The total economic impact during construction is estimated to be $845,000.
“There is a risk in any industry in which we invest that it may not be successful,” Van Horn said. “I don’t care what the business may be. It’s never a guarantee. But there’s no reason to think Splash Kingdom won’t be successful here.”
Blevins has said Nacogdoches residents visit Splash Kingdom in other cities, and that people generally drive about two hours to get to the parks. Here, the park is expected to draw 40,000 people annually from outside Nacogdoches, according to the economicimpact report. That number is projected to increase each year by 5 percent.

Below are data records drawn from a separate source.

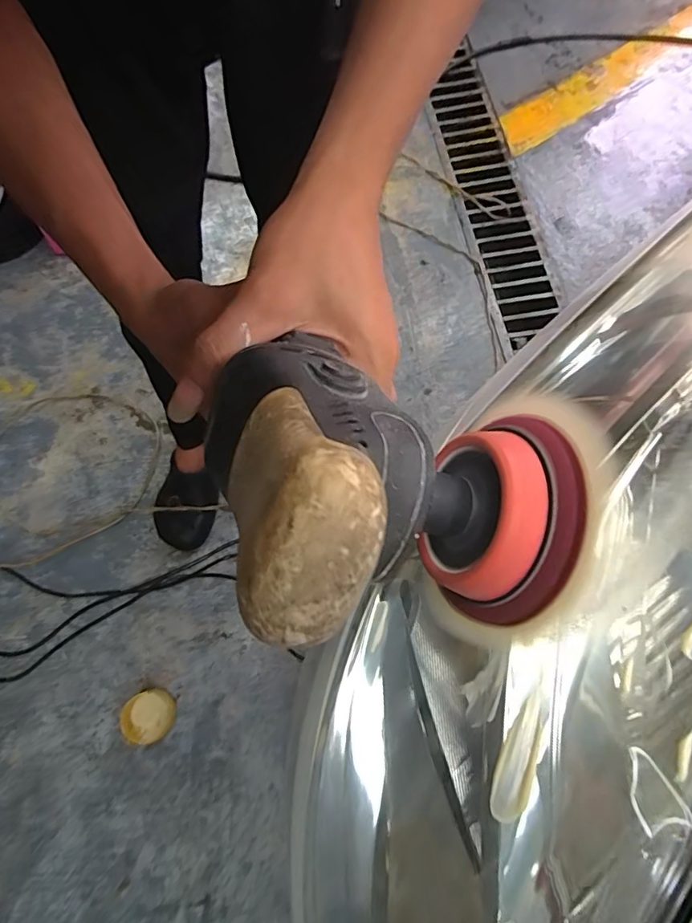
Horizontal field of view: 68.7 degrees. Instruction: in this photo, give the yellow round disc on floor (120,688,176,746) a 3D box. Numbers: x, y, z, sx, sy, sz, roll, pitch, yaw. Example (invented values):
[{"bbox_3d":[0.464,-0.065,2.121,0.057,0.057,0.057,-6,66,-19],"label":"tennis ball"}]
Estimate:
[{"bbox_3d":[-0.359,0.459,0.909,0.097,0.032,0.086,-27,73,-11],"label":"yellow round disc on floor"}]

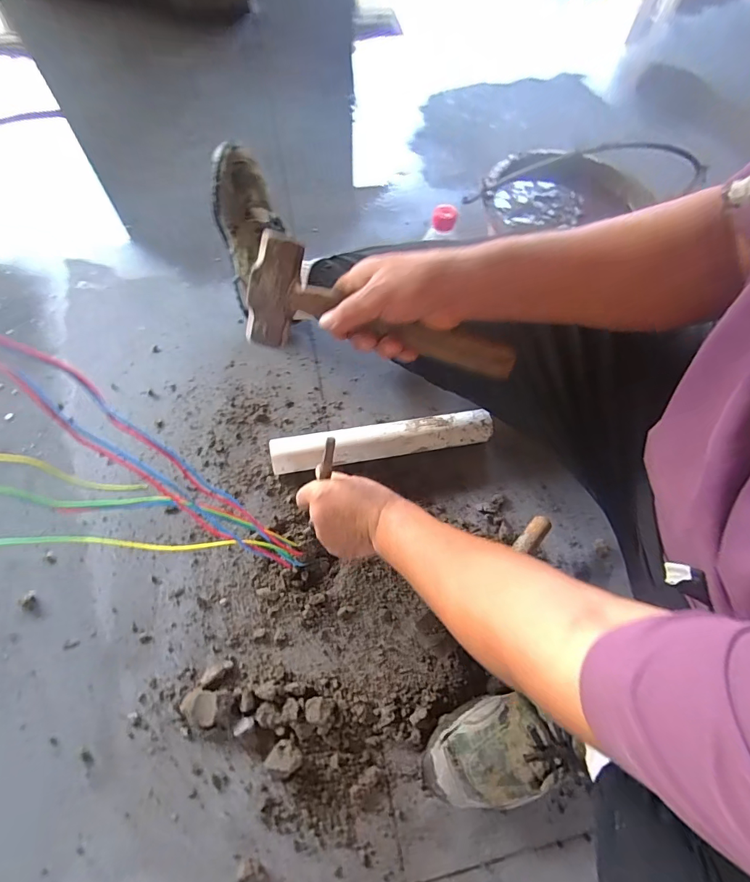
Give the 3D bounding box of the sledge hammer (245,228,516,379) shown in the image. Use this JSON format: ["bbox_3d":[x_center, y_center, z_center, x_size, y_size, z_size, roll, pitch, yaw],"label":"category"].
[{"bbox_3d":[0.010,-0.130,0.413,0.246,0.042,0.099,8,107,3],"label":"sledge hammer"}]

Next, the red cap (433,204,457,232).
[{"bbox_3d":[0.093,-0.301,0.584,0.031,0.028,0.020,2,65,-2],"label":"red cap"}]

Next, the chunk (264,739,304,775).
[{"bbox_3d":[-0.102,0.361,0.493,0.034,0.023,0.030,29,68,11],"label":"chunk"}]

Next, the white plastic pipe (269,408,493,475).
[{"bbox_3d":[0.014,0.000,0.657,0.333,0.056,0.054,-10,67,-7],"label":"white plastic pipe"}]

Admission to the Nacogdoches park would cost $16.95. For people who live inside the city limits, they could purchase tickets at City Hall for $12.95. Annual passes would also be available, and the park would offer private rentals to organizations, businesses and churches.

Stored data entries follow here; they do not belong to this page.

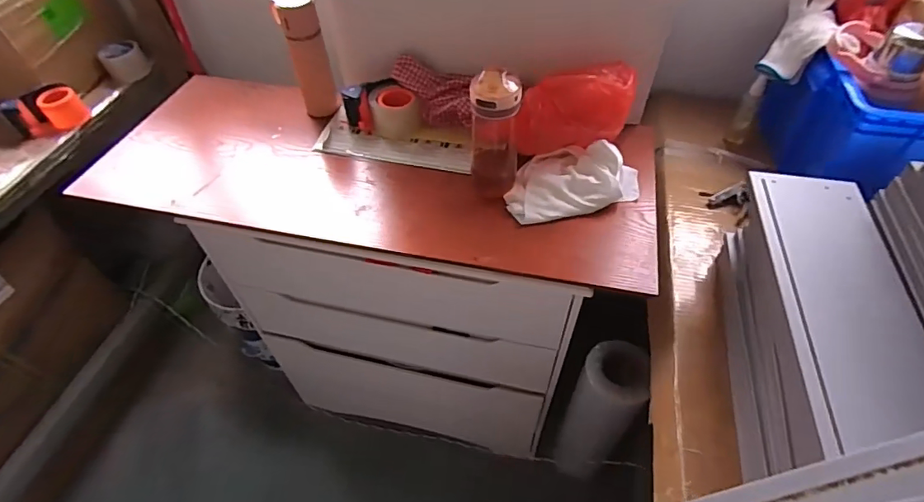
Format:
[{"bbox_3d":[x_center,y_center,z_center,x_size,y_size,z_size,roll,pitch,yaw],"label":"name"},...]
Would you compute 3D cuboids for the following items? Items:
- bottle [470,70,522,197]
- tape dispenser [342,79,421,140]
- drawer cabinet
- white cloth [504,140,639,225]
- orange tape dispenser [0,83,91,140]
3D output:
[{"bbox_3d":[0.050,-0.169,0.736,0.071,0.218,0.065,2,50,2],"label":"bottle"},{"bbox_3d":[-0.148,-0.270,0.915,0.146,0.077,0.072,16,52,14],"label":"tape dispenser"},{"bbox_3d":[-0.154,0.124,1.198,0.975,0.889,0.357,9,51,8],"label":"drawer cabinet"},{"bbox_3d":[0.184,-0.118,0.787,0.228,0.073,0.131,-6,50,-5],"label":"white cloth"},{"bbox_3d":[-0.891,-0.299,1.030,0.071,0.076,0.133,30,57,23],"label":"orange tape dispenser"}]

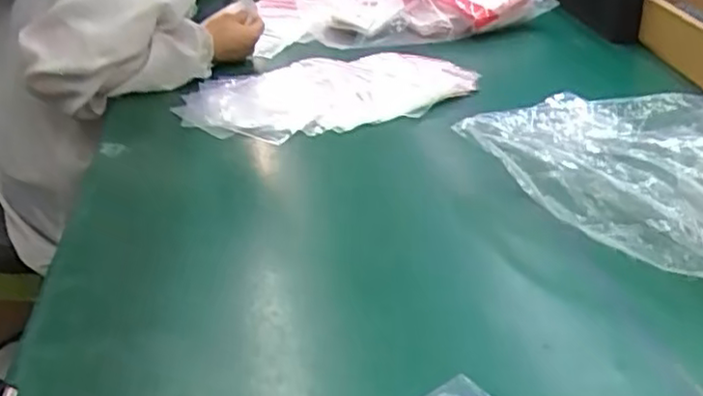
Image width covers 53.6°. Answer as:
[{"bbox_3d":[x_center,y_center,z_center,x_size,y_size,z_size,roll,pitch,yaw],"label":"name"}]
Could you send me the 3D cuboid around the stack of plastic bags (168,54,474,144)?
[{"bbox_3d":[-0.031,-0.142,0.967,0.405,0.053,0.225,1,30,5],"label":"stack of plastic bags"}]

On Aug. 5, residents are encouraged to attend the Nacogdoches City Council meeting so they may offer their opinions on the Splash Kingdom contract.
“We will have a full open meeting,” Van Horn said. “We are not going to debate the public but we will listen to their ideas and thoughts and look at the contract before the city council votes. Open discussion in an open meeting is not required by law, but I always encourage it. There’s been no intent to be secretive or try to fool people. Our city council has always been open.”
During the meeting, Windham is expected to present Impact DataSource’s report.
“We could get a $6 million project that costs the city $180,000 and a piece of land,” Van Horn said. “That is a bargain by anybody’s definition.”
The Nacogdoches City Council meeting is scheduled for 5:30 p.m., at 202 E. Pilar St.